PME avec manquements persistants

Amende probable : 1 000 $ à 25 000 $ — Si l’entreprise a été avisée et n’a pas corrigé dans le délai imparti, ou si plusieurs obligations sont simultanément en défaut (pas de RPP, pas de politique, pas de registre).

PME impliquée dans un incident de confidentialité non signalé

Amende probable : 5 000 $ à 100 000 $ — Selon le nombre de personnes affectées, la sensibilité des données et le délai de signalement. Un incident touchant des données de santé ou financières de centaines de clients sera traité plus sévèrement.

PME en récidive ou faute intentionnelle

Amende probable : 25 000 $ à 500 000 $+ — Revente de listes clients, collecte frauduleuse, obstruction à une enquête CAI. Peut aussi déclencher des poursuites pénales.

Les 5 erreurs de PME qui mènent à une amende

  1. Ignorer la loi en pensant être « trop petit » — La CAI ne fait pas de tri par taille d’entreprise lors de ses inspections
  2. Ne pas avoir de registre des incidents — Obligatoire depuis septembre 2022, c’est la première vérification lors d’une inspection
  3. Copier-coller une politique de confidentialité générique — Une politique non adaptée à vos pratiques réelles ne protège pas en cas de plainte
  4. Sous-traiter sans contrat de protection des données — Vous restez responsable des manquements de vos fournisseurs (infonuagique, CRM, comptabilité)
  5. Ne pas former les employés — Un courriel envoyé au mauvais destinataire peut déclencher une plainte et une inspection

Ce que la CAI vérifie en priorité chez les PME

Lors d’une inspection ou d’une enquête suite à une plainte, la CAI examine systématiquement :

  • Le responsable RPP est-il désigné et ses coordonnées publiées ?
  • La politique de confidentialité est-elle publiée, à jour et adaptée ?
  • Le registre des incidents existe-t-il et est-il complet ?
  • Les demandes d’accès sont-elles traitées dans les 30 jours ?
  • Le consentement est-il obtenu de façon valide pour chaque finalité ?
  • Les transferts hors Québec sont-ils encadrés par une EFVP ?

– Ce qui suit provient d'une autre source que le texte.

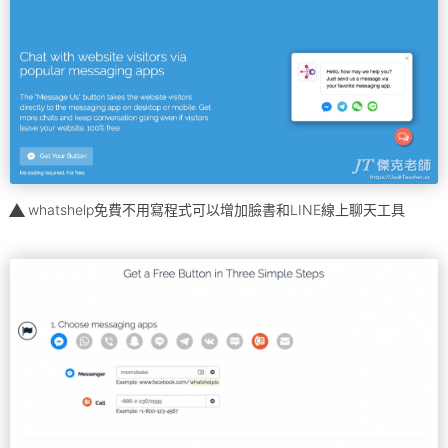
whatshelp免費不用寫程式可以增加臉書和LINE線上聊天工具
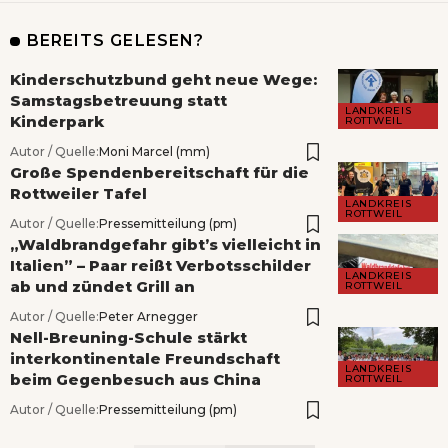
BEREITS GELESEN?
Kinderschutzbund geht neue Wege:
Samstagsbetreuung statt
LANDKREIS
Kinderpark
ROTTWEIL
Autor / Quelle:
Moni Marcel (mm)
Große Spendenbereitschaft für die
Rottweiler Tafel
LANDKREIS
ROTTWEIL
Autor / Quelle:
Pressemitteilung (pm)
„Waldbrandgefahr gibt’s vielleicht in
Italien” – Paar reißt Verbotsschilder
LANDKREIS
ab und zündet Grill an
ROTTWEIL
Autor / Quelle:
Peter Arnegger
Nell-Breuning-Schule stärkt
interkontinentale Freundschaft
LANDKREIS
beim Gegenbesuch aus China
ROTTWEIL
Autor / Quelle:
Pressemitteilung (pm)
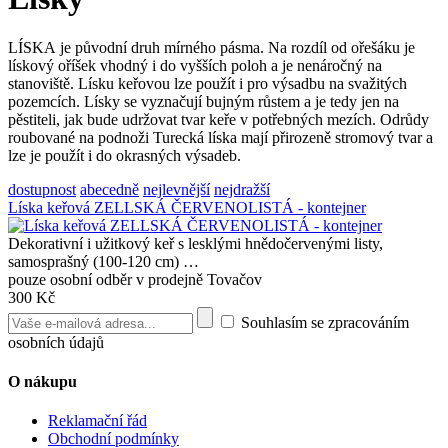
LÍSKA je původní druh mírného pásma. Na rozdíl od ořešáku je
lískový oříšek vhodný i do vyšších poloh a je nenáročný na
stanoviště. Lísku keřovou lze použít i pro výsadbu na svažitých
pozemcích. Lísky se vyznačují bujným růstem a je tedy jen na
pěstiteli, jak bude udržovat tvar keře v potřebných mezích. Odrůdy
roubované na podnoži Turecká líska mají přirozeně stromový tvar a
lze je použít i do okrasných výsadeb.
dostupnost
abecedně
nejlevnější
nejdražší
Líska keřová ZELLSKÁ ČERVENOLISTÁ - kontejner
Dekorativní i užitkový keř s lesklými hnědočervenými listy,
samosprašný (100-120 cm) …
pouze osobní odběr v prodejně Tovačov
300 Kč
Souhlasím se zpracováním
osobních údajů
O nákupu
Reklamační řád
Obchodní podmínky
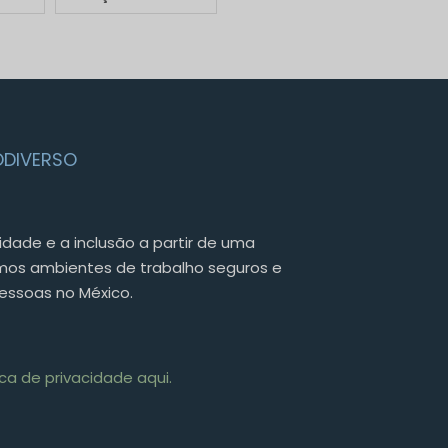
DIVERSO
idade e a inclusão a partir de uma
emos ambientes de trabalho seguros e
pessoas no México.
ca de privacidade aqui.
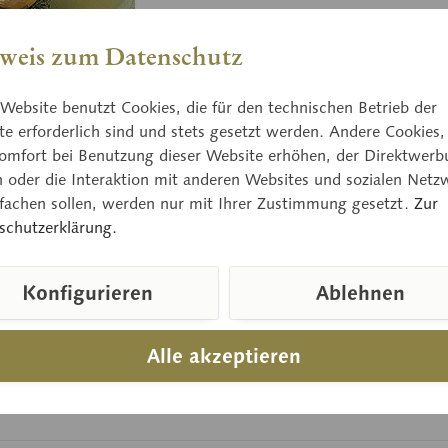
Aleuria a
weis zum Datenschutz
Preis
Website benutzt Cookies, die für den technischen Betrieb der
e erforderlich sind und stets gesetzt werden. Andere Cookies,
Lieferzeit
omfort bei Benutzung dieser Website erhöhen, der Direktwerb
n oder die Interaktion mit anderen Websites und sozialen Netz
nfachen sollen, werden nur mit Ihrer Zustimmung gesetzt.
Zur
schutzerklärung.
Vergleic
Artikelnum
Konfigurieren
Ablehnen
Alle akzeptieren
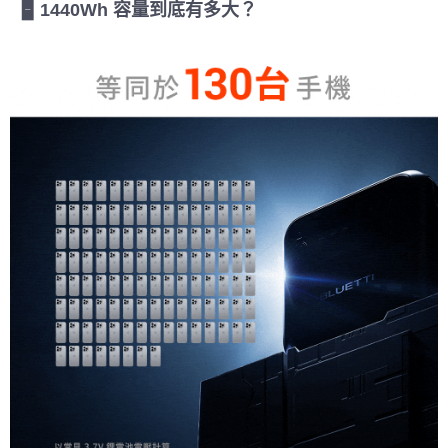
🁢 1440Wh 容量到底有多大？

Plan d’action anti-amende en 5 étapes

  1. Semaine 1 — Désignez votre RPP et publiez ses coordonnées sur votre site web
  2. Semaine 2 — Rédigez et publiez votre politique de confidentialité (adaptée à vos pratiques)
  3. Semaine 3 — Créez votre registre des incidents (modèle simple : date, nature, mesures prises)
  4. Semaine 4 — Inventoriez vos renseignements personnels (clients, employés, fournisseurs)
  5. Mois 2 — Formez votre équipe aux bonnes pratiques et mettez en place un processus de réponse aux demandes d’accès

Pour le détail de chaque obligation, consultez notre guide des 8 obligations Loi 25. Pour les montants exacts des sanctions, voir notre article sur les sanctions CAI et pénales.

Foire aux questions PME

Dois-je m’inquiéter si je viens de découvrir la Loi 25 ?

Pas de panique, mais agissez maintenant. La CAI est en phase d’accompagnement pour les PME qui font des efforts de mise en conformité. Chaque mois de retard augmente cependant le risque, surtout si vous traitez des données sensibles.

Un avocat est-il obligatoire pour éviter les amendes ?

Non pour la conformité de base. Un RPP interne bien formé ou un outil de conformité automatisé suffit pour la majorité des PME. Un avocat devient pertinent pour les EFVP complexes, les incidents majeurs ou les litiges avec la CAI.

Les amendes Loi 25 sont-elles déductibles d’impôt ?

Les sanctions et amendes ne sont généralement pas déductibles fiscalement au Canada. C’est un coût net pour l’entreprise — un argument de plus pour investir dans la prévention.